:: SUPPLIED RECORDS ::
#####

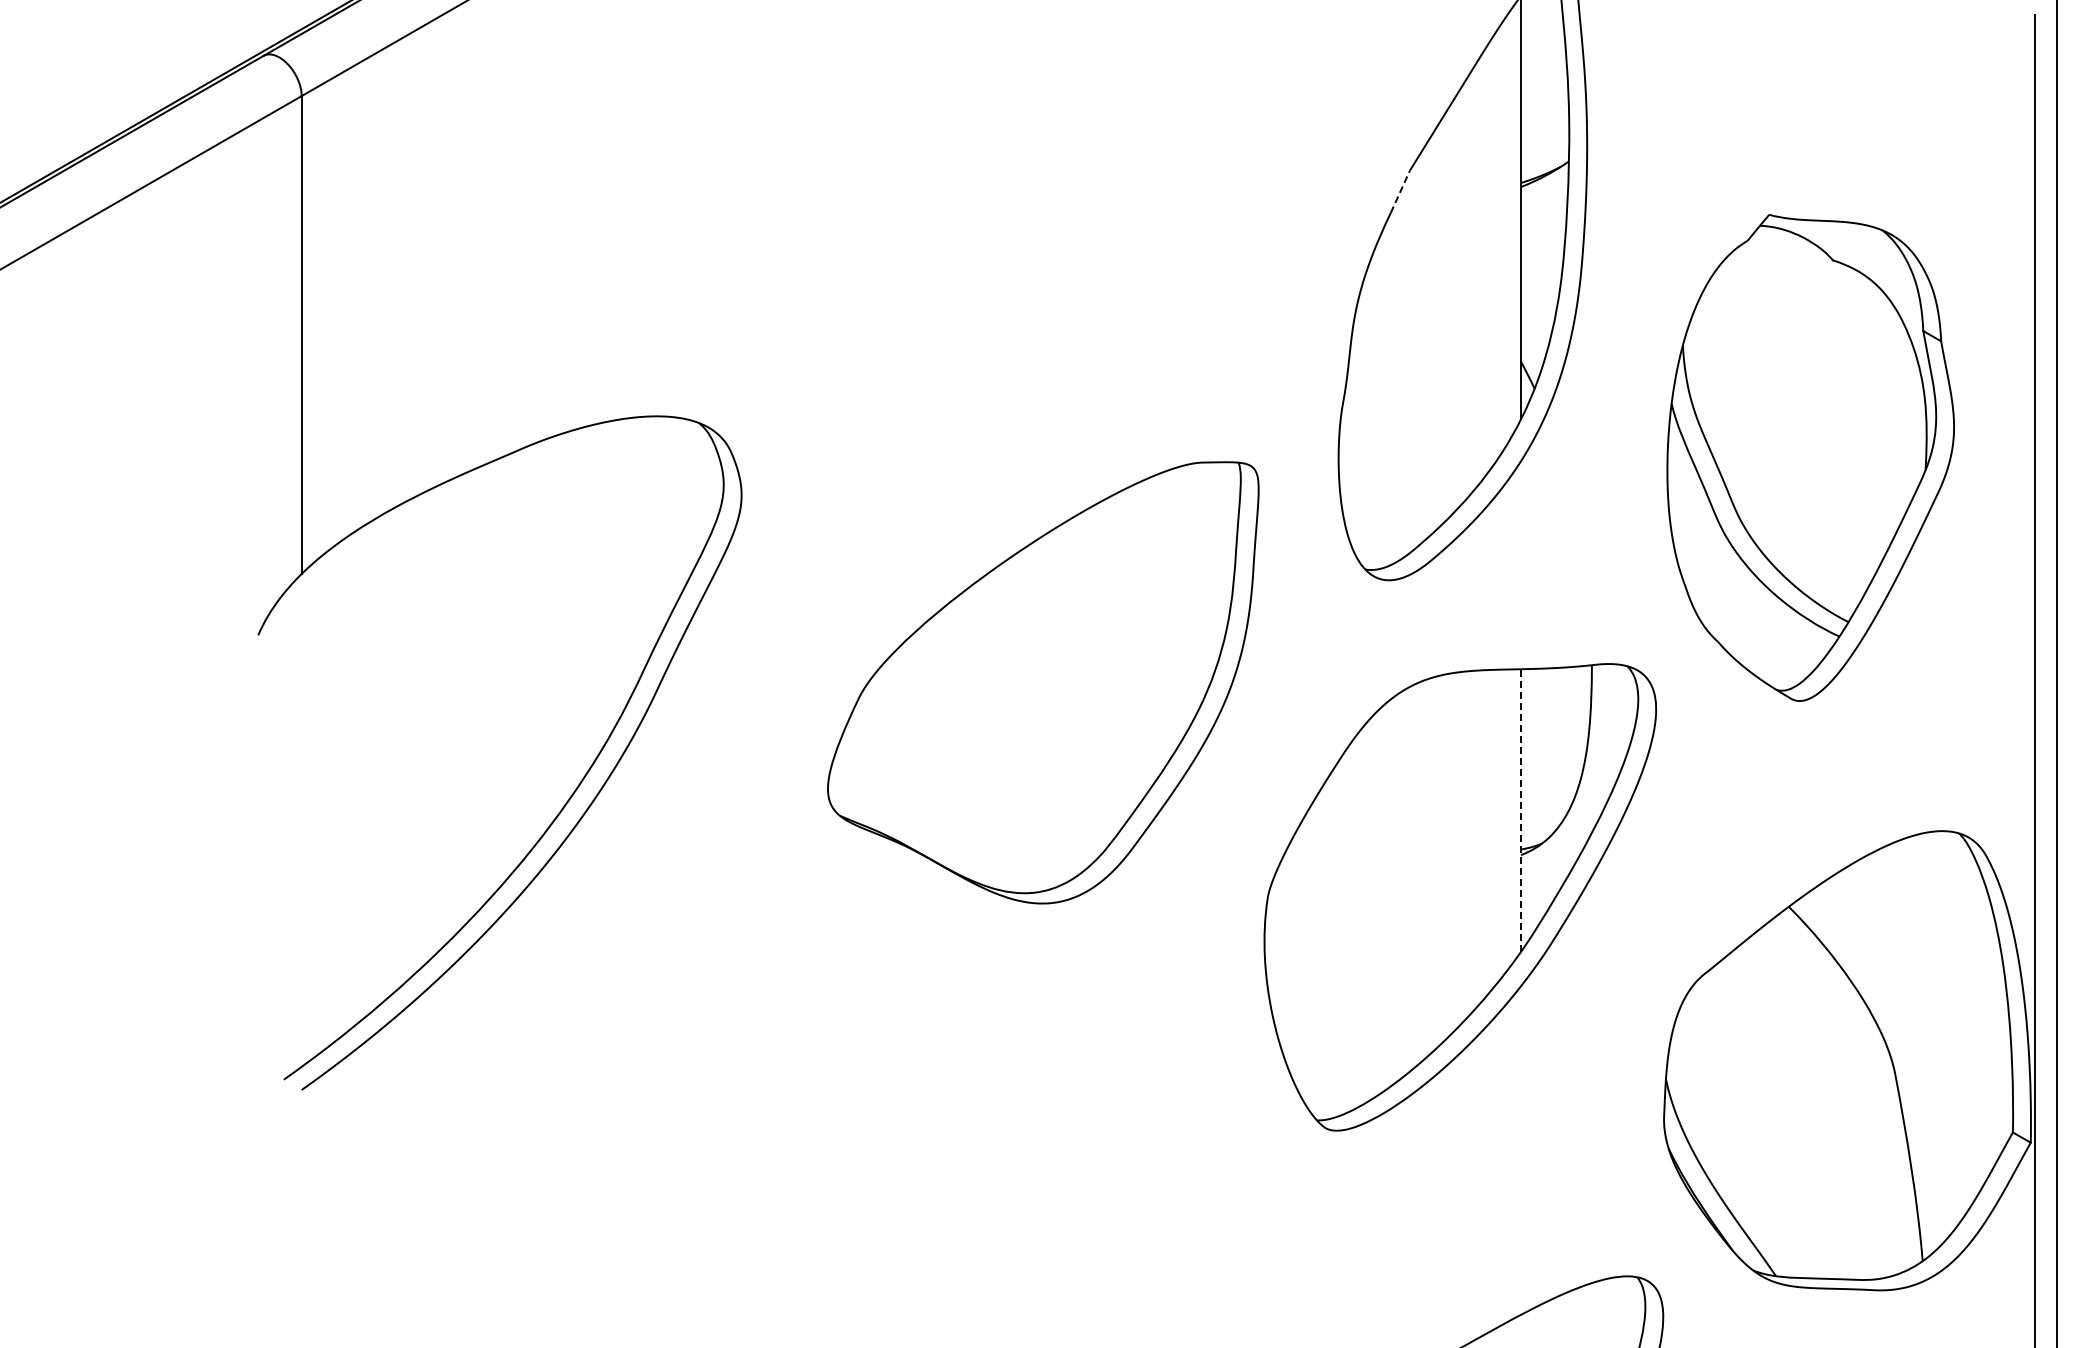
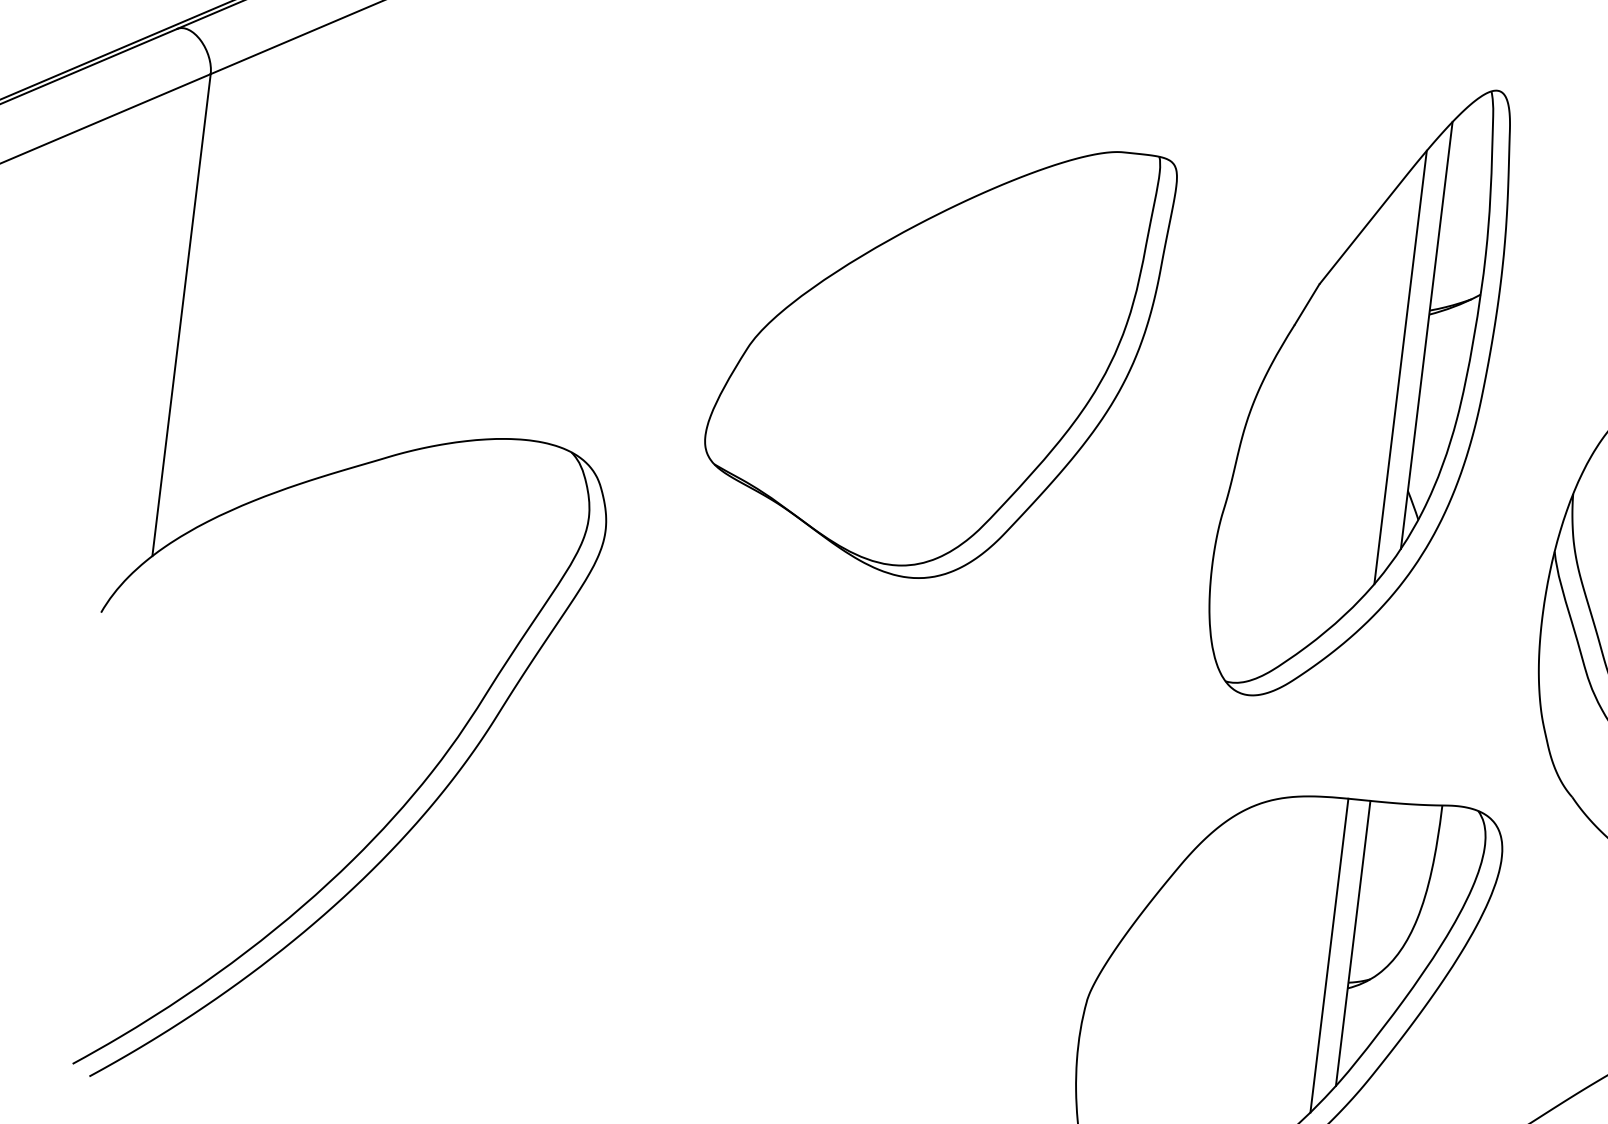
line: (1400, 191) -> (1307, 304), dashed -> solid
line: (1499, 241) -> (1400, 366), added
part: (1043, 682) -> (935, 354), moved
line: (1521, 810) -> (1353, 943), dashed -> solid
line: (1499, 824) -> (1329, 954), added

#####

The line containing "line: (1499, 241) -> (1400, 366), added" and every line after it, through the end of the records, should be repeated exactly and alone.

:: SOLUTION FOR THIS EXERCISE ::
line: (1499, 241) -> (1400, 366), added
part: (1043, 682) -> (935, 354), moved
line: (1521, 810) -> (1353, 943), dashed -> solid
line: (1499, 824) -> (1329, 954), added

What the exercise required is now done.